:: TEXTO DE LEITURA ::

A desancoragem das expectativas do mercado para a inflação justifica a “prudência e o conservadorismo” demonstrados pelo Copom na decisão da última quarta-feira, 22, diz o diretor de Pesquisa Macroeconômica para América Latina do Goldman Sachs, Alberto Ramos. Para o economista, o Banco Central deveria manter o tom “hawkish” – postura de combate a inflação por meio de alta dos juros – na ata desta terça-feira, 28 – apesar do apelo do ministro da Fazenda, Fernando Haddad, por uma “atenuação” da comunicação.
Para o economista, não há base nas críticas que acusam o BC de ter uma condução muito dura da política monetária. Ramos lembra que a autarquia já demonstrou a preocupação de atingir a economia o mínimo possível com os juros altos, por mirar a convergência da inflação à meta de 3% apenas em 2024.
“Se você quisesse ter uma leitura muito purista, o BC deveria estar subindo juros – que eu acho que não deve, e não vai, porque a política monetária já é suficientemente restritiva neste contexto. Mas a verdade é que a inflação para este ano vai ficar muito acima da meta, e a inflação para 2024 também se apresenta acima da meta. Então, o BC em si já está dando uma colher de chá neste processo”, afirma.

:::
:: DADOS FORNECIDOS ::

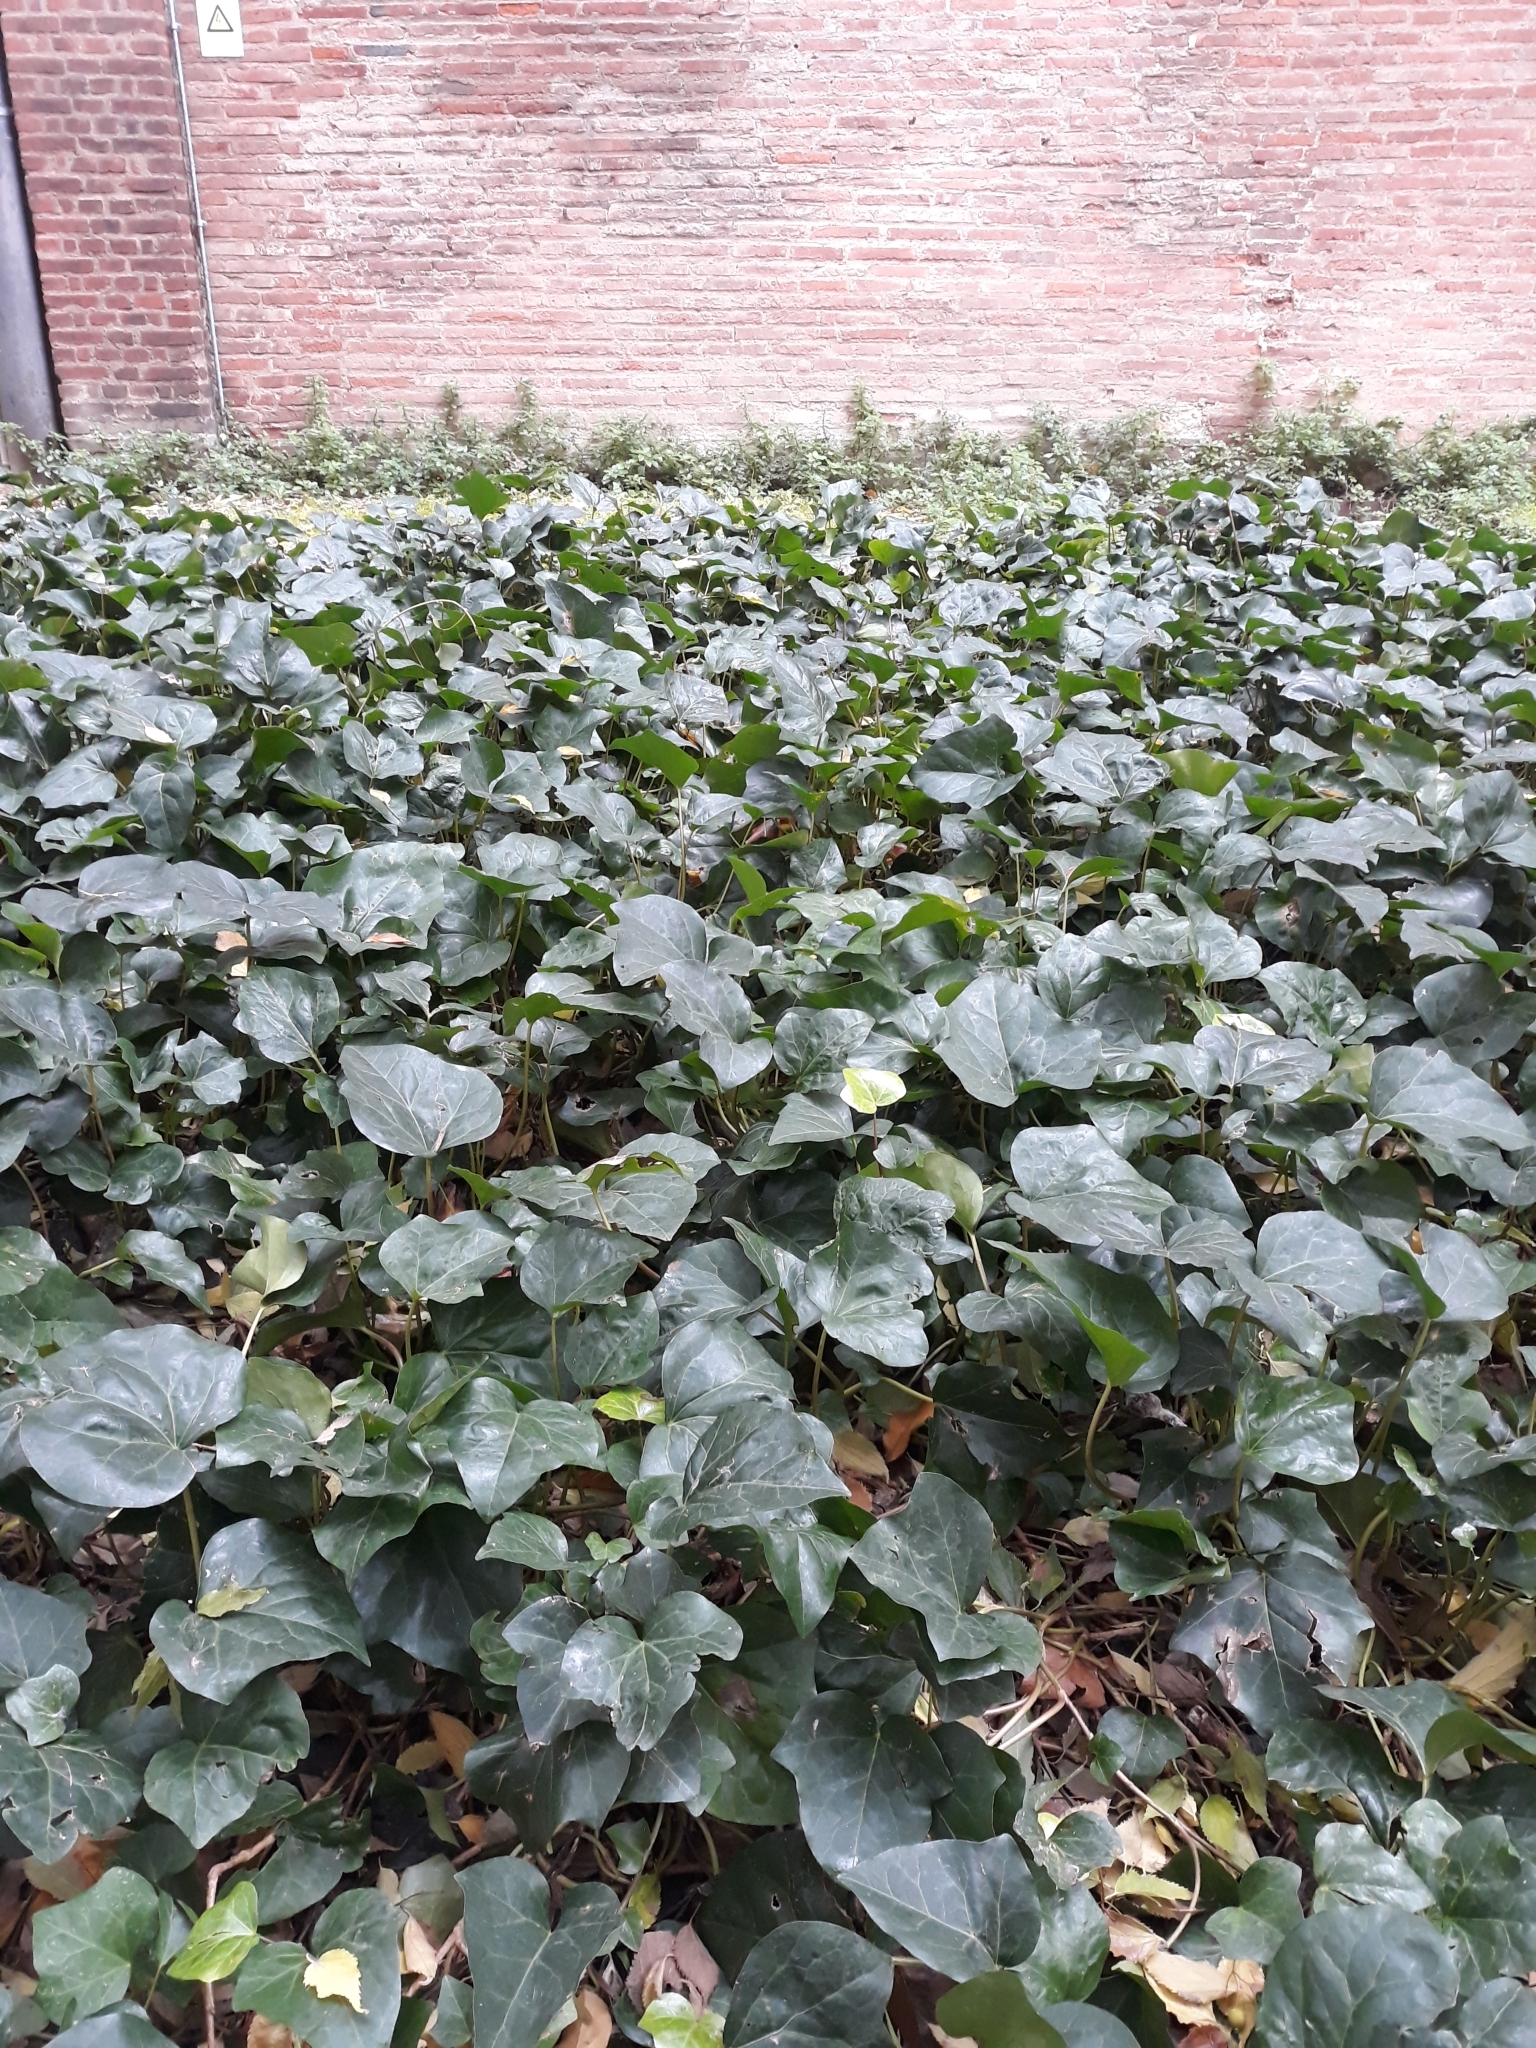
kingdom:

:::
:: DADOS FORNECIDOS ::

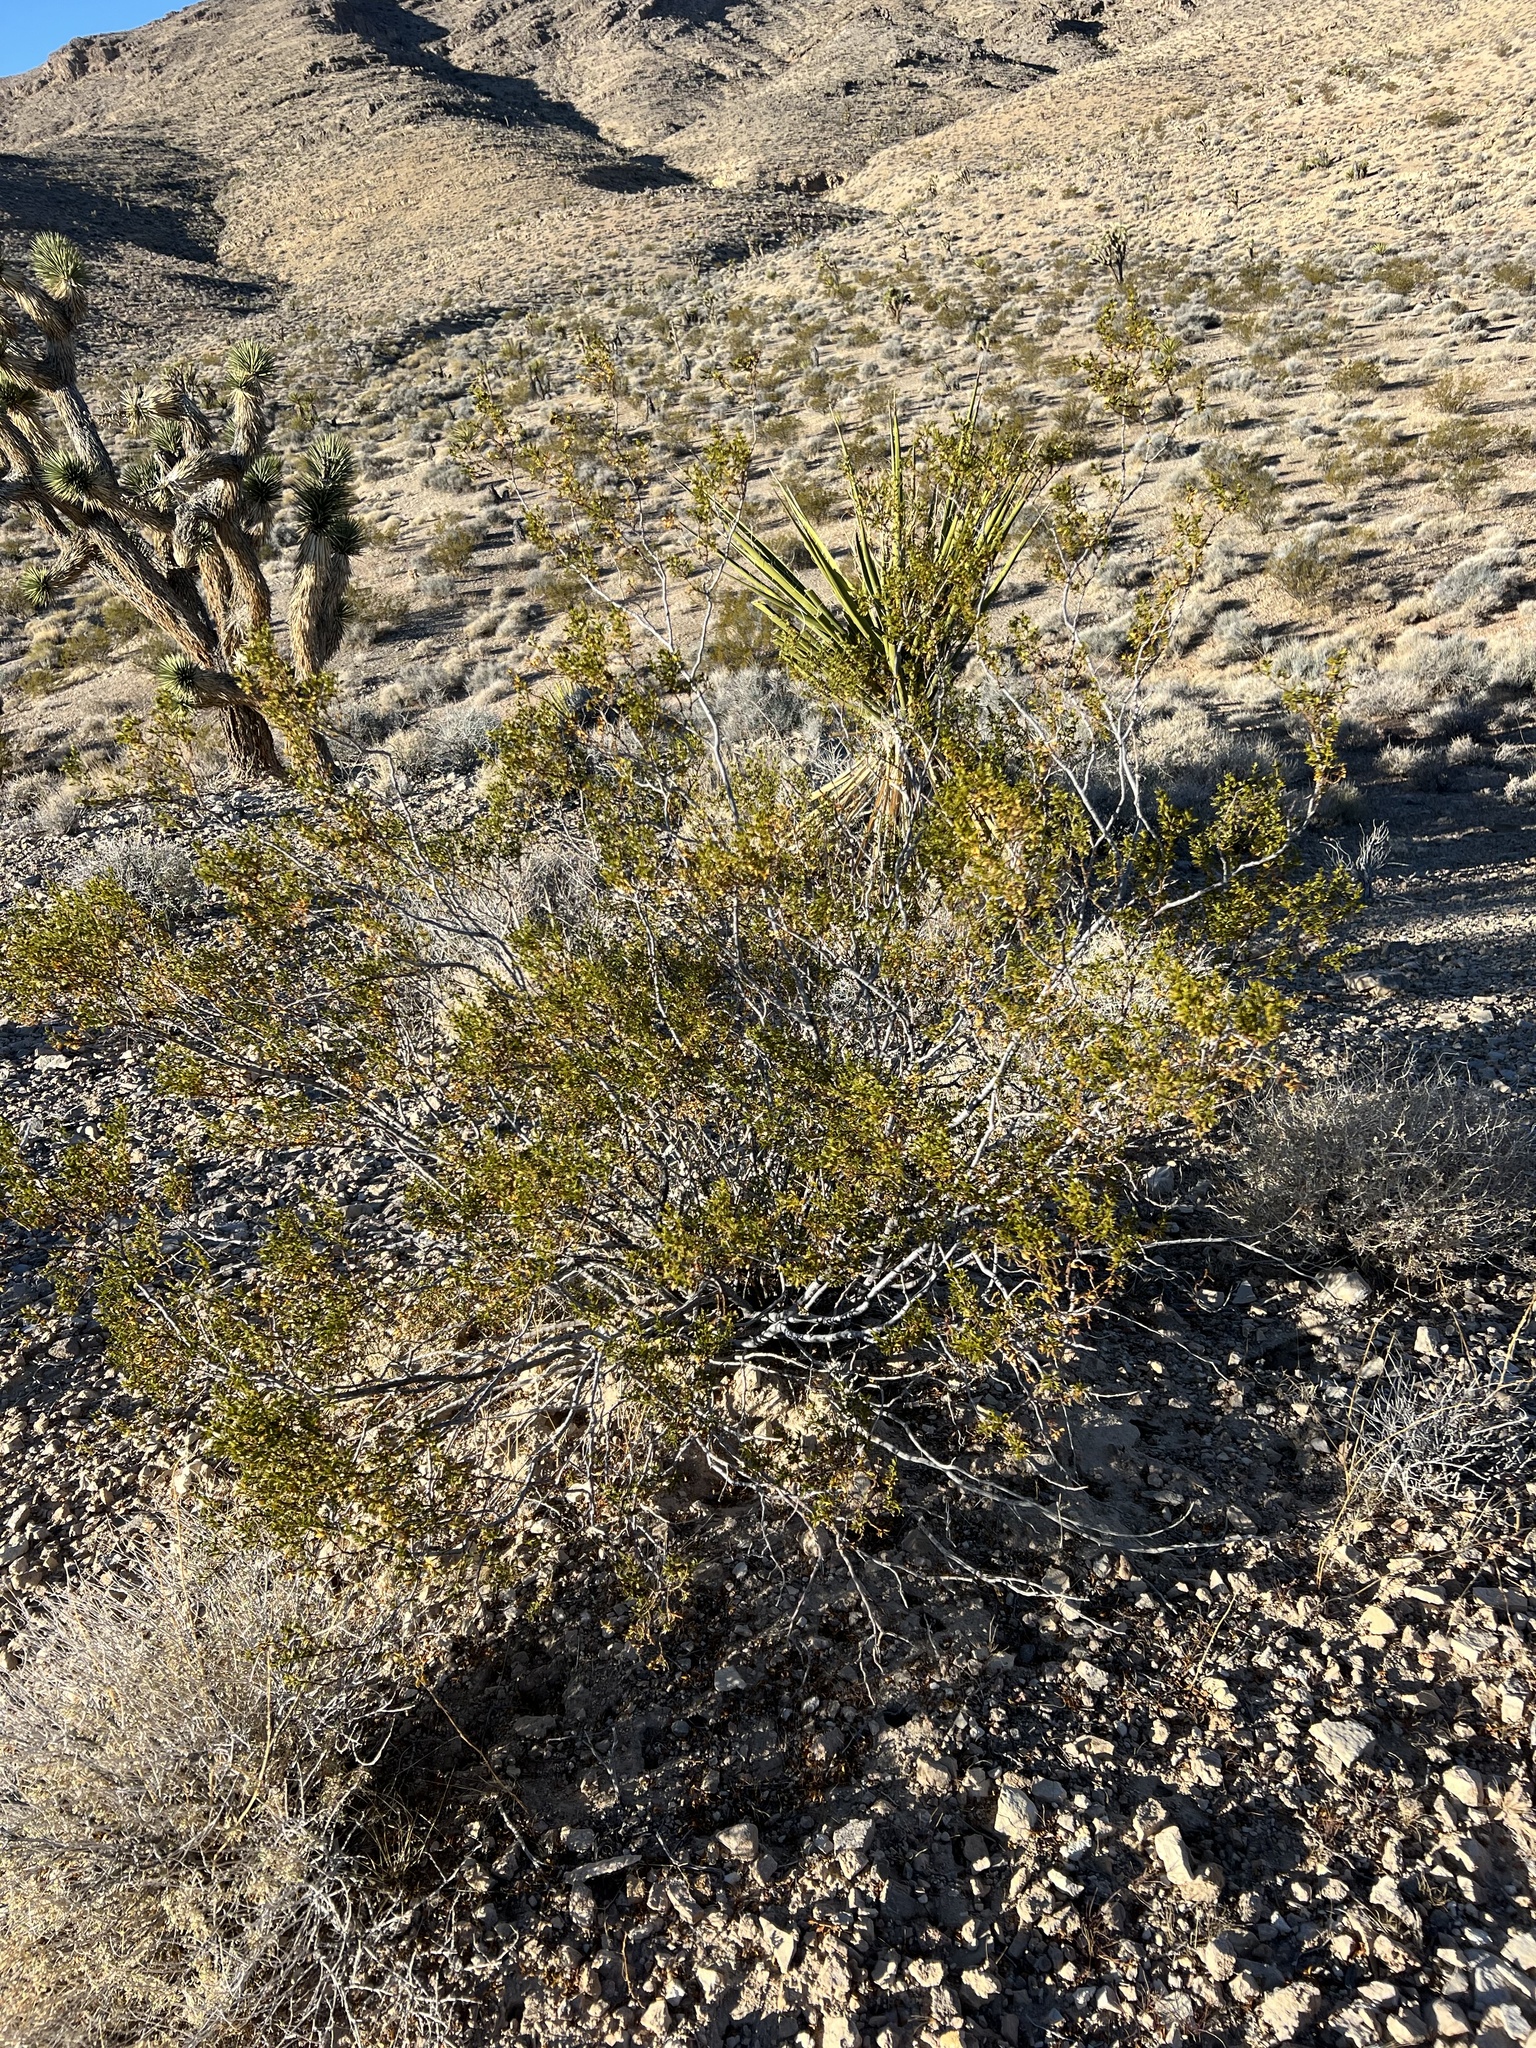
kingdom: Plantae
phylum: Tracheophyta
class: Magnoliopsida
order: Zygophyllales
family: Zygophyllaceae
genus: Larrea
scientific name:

:::
:: DADOS FORNECIDOS ::

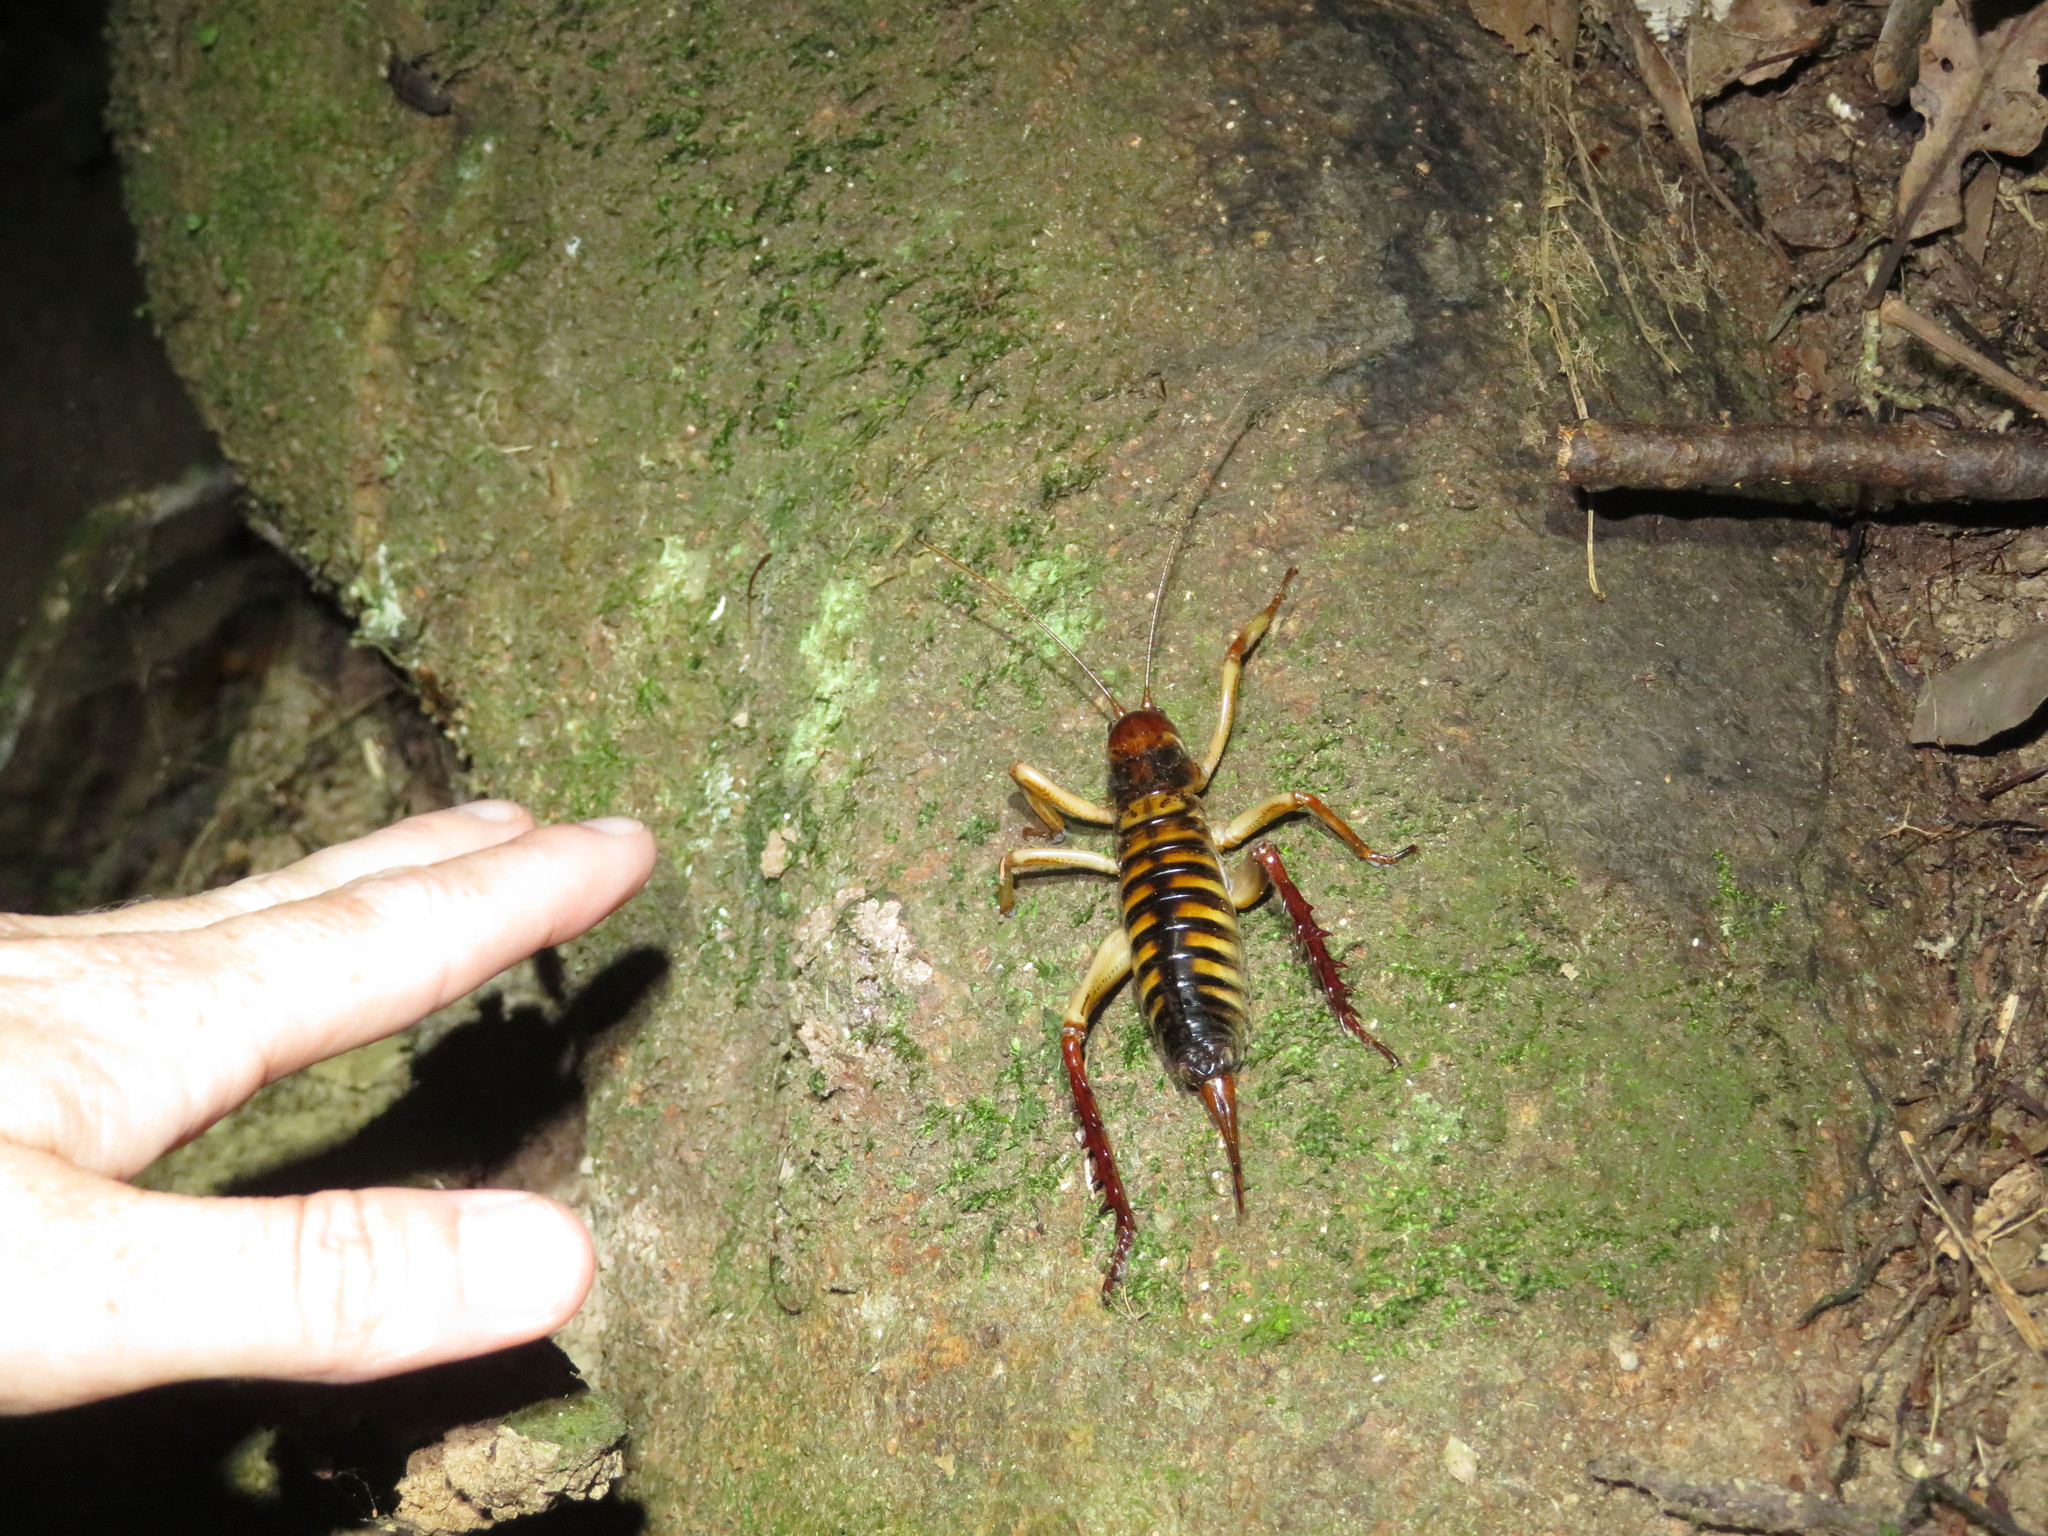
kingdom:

:::

» **OBJETIVO DA TAREFA**:
Responda com base no texto sobre a decisão do Copom:
1. Quem fez um apelo por uma "atenuação" da comunicação do Banco Central?
2. Qual é a meta de inflação citada, e em que ano o BC mira a convergência da inflação a ela?
3. Segundo Ramos, por que o BC não deve subir os juros?

» **RESOLUÇÃO DETALHADA**:
1. O ministro da Fazenda, Fernando Haddad.
2. A meta é de 3%, e o BC mira a convergência da inflação a ela apenas em 2024.
3. Porque a política monetária já é suficientemente restritiva neste contexto.